Those comments reflect past experience in markets that, unlike a raunchy holiday in Bodrum, what happens in Turkey does not necessarily stay in Turkey.
During the summer of 2018, when Mr Erdogan began putting pressure on the CBRT to cut rates and got embroiled in a diplomatic row with the United States over steel and aluminium tariffs, the sell-off in Turkish assets spread to other emerging markets such as South Africa and Indonesia.
What happens next?
Well, for Turkey, the danger is that the government – which during the last year has already burned through half of its foreign exchange reserves – seeks to relieve pressure on the lira by, for example, seeking to limit the amount of business Turkish banks can do with foreign lenders.
There has also been talk of a financial transactions tax.
Countries, like Turkey, which issue large amounts of their debt denominated in US dollars are always exposed when the US dollar rises against their own currency.

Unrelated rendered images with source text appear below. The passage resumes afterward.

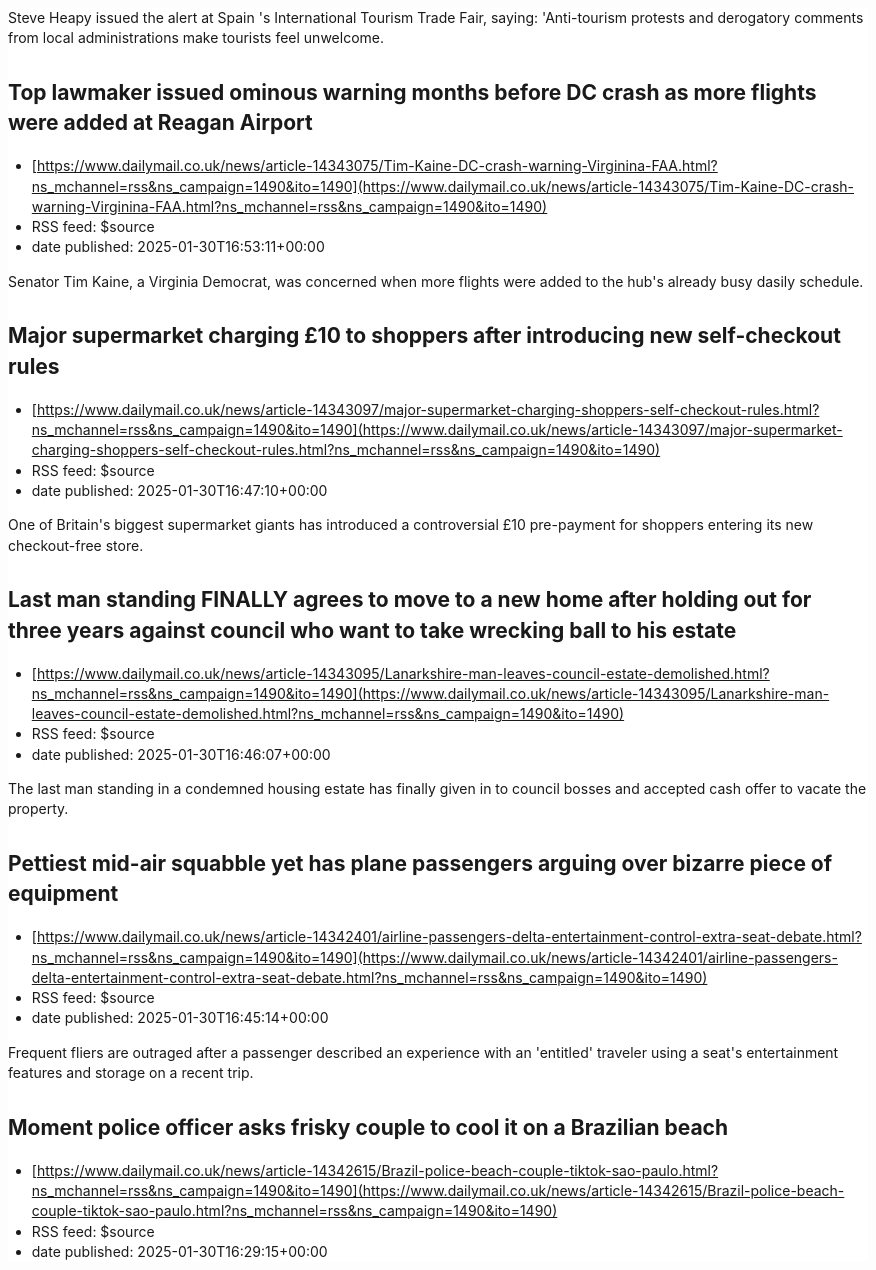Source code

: Steve Heapy issued the alert at Spain 's International Tourism Trade Fair, saying: 'Anti-tourism protests and derogatory comments from local administrations make tourists feel unwelcome.

## Top lawmaker issued ominous warning months before DC crash as more flights were added at Reagan Airport
 - [https://www.dailymail.co.uk/news/article-14343075/Tim-Kaine-DC-crash-warning-Virginina-FAA.html?ns_mchannel=rss&ns_campaign=1490&ito=1490](https://www.dailymail.co.uk/news/article-14343075/Tim-Kaine-DC-crash-warning-Virginina-FAA.html?ns_mchannel=rss&ns_campaign=1490&ito=1490)
 - RSS feed: $source
 - date published: 2025-01-30T16:53:11+00:00

Senator Tim Kaine, a Virginia Democrat, was concerned when more flights were added to the hub's already busy dasily schedule.

## Major supermarket charging £10 to shoppers after introducing new self-checkout rules
 - [https://www.dailymail.co.uk/news/article-14343097/major-supermarket-charging-shoppers-self-checkout-rules.html?ns_mchannel=rss&ns_campaign=1490&ito=1490](https://www.dailymail.co.uk/news/article-14343097/major-supermarket-charging-shoppers-self-checkout-rules.html?ns_mchannel=rss&ns_campaign=1490&ito=1490)
 - RSS feed: $source
 - date published: 2025-01-30T16:47:10+00:00

One of Britain's biggest supermarket giants has introduced a controversial £10 pre-payment for shoppers entering its new checkout-free store.

## Last man standing FINALLY agrees to move to a new home after holding out for three years against council who want to take wrecking ball to his estate
 - [https://www.dailymail.co.uk/news/article-14343095/Lanarkshire-man-leaves-council-estate-demolished.html?ns_mchannel=rss&ns_campaign=1490&ito=1490](https://www.dailymail.co.uk/news/article-14343095/Lanarkshire-man-leaves-council-estate-demolished.html?ns_mchannel=rss&ns_campaign=1490&ito=1490)
 - RSS feed: $source
 - date published: 2025-01-30T16:46:07+00:00

The last man standing in a condemned housing estate has finally given in to council bosses and accepted cash offer to vacate the property.

## Pettiest mid-air squabble yet has plane passengers arguing over bizarre piece of equipment
 - [https://www.dailymail.co.uk/news/article-14342401/airline-passengers-delta-entertainment-control-extra-seat-debate.html?ns_mchannel=rss&ns_campaign=1490&ito=1490](https://www.dailymail.co.uk/news/article-14342401/airline-passengers-delta-entertainment-control-extra-seat-debate.html?ns_mchannel=rss&ns_campaign=1490&ito=1490)
 - RSS feed: $source
 - date published: 2025-01-30T16:45:14+00:00

Frequent fliers are outraged after a passenger described an experience with an 'entitled' traveler using a seat's entertainment features and storage on a recent trip.

## Moment police officer asks frisky couple to cool it on a Brazilian beach
 - [https://www.dailymail.co.uk/news/article-14342615/Brazil-police-beach-couple-tiktok-sao-paulo.html?ns_mchannel=rss&ns_campaign=1490&ito=1490](https://www.dailymail.co.uk/news/article-14342615/Brazil-police-beach-couple-tiktok-sao-paulo.html?ns_mchannel=rss&ns_campaign=1490&ito=1490)
 - RSS feed: $source
 - date published: 2025-01-30T16:29:15+00:00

With markets now starting to price in higher inflation in the US, thanks partly to the $1.9trn stimulus enacted by the Biden administration, some investors are starting to fret that the US Federal Reserve – which last week indicated it will not raise interest rates much before 2023 – may have to tighten monetary policy earlier than expected.
That would send the dollar higher and create a headache for a lot of emerging economies.
These economies have been busy raising money recently.
Data from the Institute of International Finance suggests that, in January alone, investors snapped up $44.2bn worth of emerging market debt.
Most of that was issued in local currencies like the Turkish lira but a decent chunk of it will have been denominated in dollars.
That will concern those investors with memories of the Latin American crisis in the late 1980s and the Asian crisis of late 1997.
No-one wants to see a re-run of those events – but what has happened in Turkey this weekend has raised the possibility of trouble ahead.